C‘est un endroit unique, de ceux dont les rêves se nourrissent, niché à l’abri des regards dans le village de la Brie, dont la tranquillité n’est perturbée que par les hurlements des mécaniques de course à l’essai. Ici, dans l’arrière-cour d’une ancienne abbaye, se niche un atelier extraordinaire peuplé des plus fabuleux bolides. La grande nef vitrée est une machine à voyager dans l’histoire des 24H du Mans : d’antiques Jaguar y croisent des monstres du Groupe C au milieu des Cobra, GT40 et autres Porsche 935.
Et bien sûr de quelques Ferrari. « Sur la centaine de voitures dont nous nous occupons, on peut compter une vingtaine de Ferrari » indique Yvan Mahé, qui a fondé Équipe Europe ici même en 1985 et qui veille désormais à sa destinée accompagné de son fils, Guillaume, et de 15 collaborateurs. Connue pour son expertise sur les voitures de courses historiques (avec 25 autos engagées au Mans Classic entretenues), Équipe Europe s’est diversifiée depuis quatre ans avec un pôle restauration qui compte désormais pour 30 % de son chiffre d’affaires. On y croise, pêle-mêle, 330, 275 GTB à nez court ou long, 250 GT Cabriolet Séries 1 et 2, Daytona ou BB. « Ce sont des voitures plus simples que les modèles de course, avoue Yvan, sur lesquelles nous réalisons de grosses restaurations et pour lesquelles nous pouvons obtenir des certifications Classiche. »
Mais c’est bien l’atelier de compétition, peuplé d’outillages et de pièces d’époque, qui fascine le plus. Comment ne pas tomber en arrêt devant les spectaculaires carrosseries d’une BB LM et d’une 512 M réunies sous ce même toit ?
« Ces deux voitures ont couru au Mans en leur temps », indique Yvan, dont la discrétion envers ses clients ne nous laissera pas lui soutirer le moindre numéro de châssis… « Sur la 512 M, qui n’a pas vocation à courir, nous nous occupons actuellement du système électrique ainsi que du circuit d’essence, que nous remontons aux spécificités d’origine, car il avait été refait avec des raccords modernes.

Éléments enregistrés d’une collection:

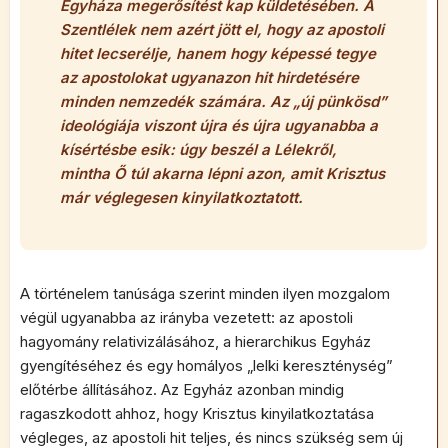
Egyháza megerősítést kap küldetésében. A
Szentlélek nem azért jött el, hogy az apostoli
hitet lecserélje, hanem hogy képessé tegye
az apostolokat ugyanazon hit hirdetésére
minden nemzedék számára. Az „új pünkösd”
ideológiája viszont újra és újra ugyanabba a
kísértésbe esik: úgy beszél a Lélekről,
mintha Ő túl akarna lépni azon, amit Krisztus
már véglegesen kinyilatkoztatott.
A történelem tanúsága szerint minden ilyen mozgalom
végül ugyanabba az irányba vezetett: az apostoli
hagyomány relativizálásához, a hierarchikus Egyház
gyengítéséhez és egy homályos „lelki kereszténység”
előtérbe állításához. Az Egyház azonban mindig
ragaszkodott ahhoz, hogy Krisztus kinyilatkoztatása
végleges, az apostoli hit teljes, és nincs szükség sem új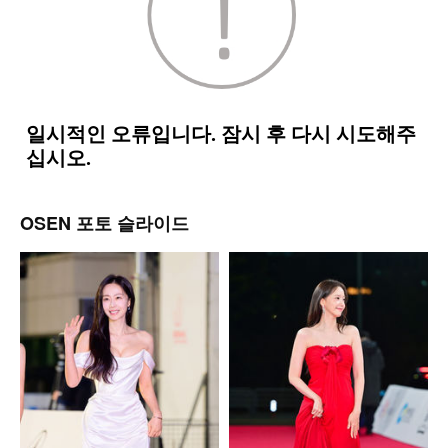
OSEN 포토 슬라이드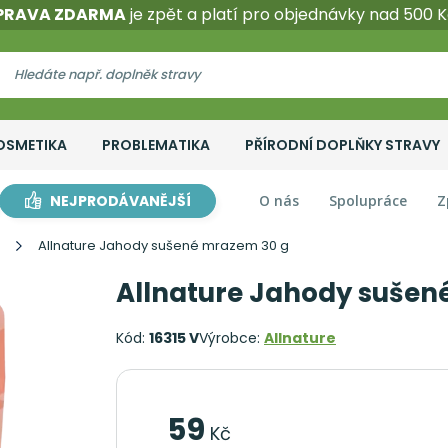
PRAVA ZDARMA
je zpět a platí pro objednávky nad 500 K
OSMETIKA
PROBLEMATIKA
PŘÍRODNÍ DOPLŇKY STRAVY
NEJPRODÁVANĚJŠÍ
O nás
Spolupráce
Z
Allnature Jahody sušené mrazem 30 g
Allnature Jahody sušen
Kód:
16315 V
Výrobce:
Allnature
59
Kč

### Travail à faire 1:
Indiquez si chacune des affirmations suivantes s’accorde avec l’extrait sur l’atelier Équipe Europe, en répondant par oui ou par non et en citant mot pour mot les termes de l’extrait qui tranchent. (a) Équipe Europe a été fondée en 1985. (b) Le pôle restauration représente la moitié du chiffre d’affaires. (c) La 512 M est préparée pour reprendre la course.
### Travail à faire 2:
Poursuivez l’extrait sur l’atelier Équipe Europe à partir de sa dernière phrase.

### Résultat obtenu 1:
(a) Oui : « qui a fondé Équipe Europe ici même en 1985 ».
(b) Non : « qui compte désormais pour 30 % de son chiffre d’affaires ».
(c) Non : « Sur la 512 M, qui n’a pas vocation à courir ».

### Résultat obtenu 2:
Il faut être intransigeant sur l’époque des pièces que l’on monte.
Yvan Mahé
La BB est une voiture que nous entretenons depuis deux ans. En ce moment, nous nous penchons sur sa boîte de vitesses qui ne donne pas satisfaction à son propriétaire. C’est une voiture que vous verrez lors de la prochaine édition du Mans Classic. »
Ce n’est pas la première fois que je visite l’atelier, et pourtant je suis habité d’une frénésie semblable à celle qui me prenait lorsque, enfant, je visitais un de ces immenses magasins de jouets de la taille d’un supermarché. Mais quand je lui demande s’il existe des spécificités entre les différentes voitures sur lesquelles il travaille, Yvan répond avec le flegme de celui qui a tout vu (difficile de l’en blâmer !) : « Avec les voitures de course, on retrouve toujours le même type de pièces selon les époques, les constructeurs montaient ce qui était disponible chez les mêmes fournisseurs. Ce qu’il faut, c’est donc d’être intransigeant sur l’époque des pièces que l’on monte.
Nos clients cherchent à avoir une voiture qui donne l’impression d’être le plus possible dans son état d’origine. Il faut donc trouver des pièces neuves qui correspondent à l’époque. C’est plus facile aujourd’hui que lorsque nous avons commencé, car il y a désormais beaucoup plus de refabrications. Dans les années 80 et 90, je devais racheter des stocks de pièces dès que j’en trouvais. C’est à ce moment que le marché à commencer à se développer. »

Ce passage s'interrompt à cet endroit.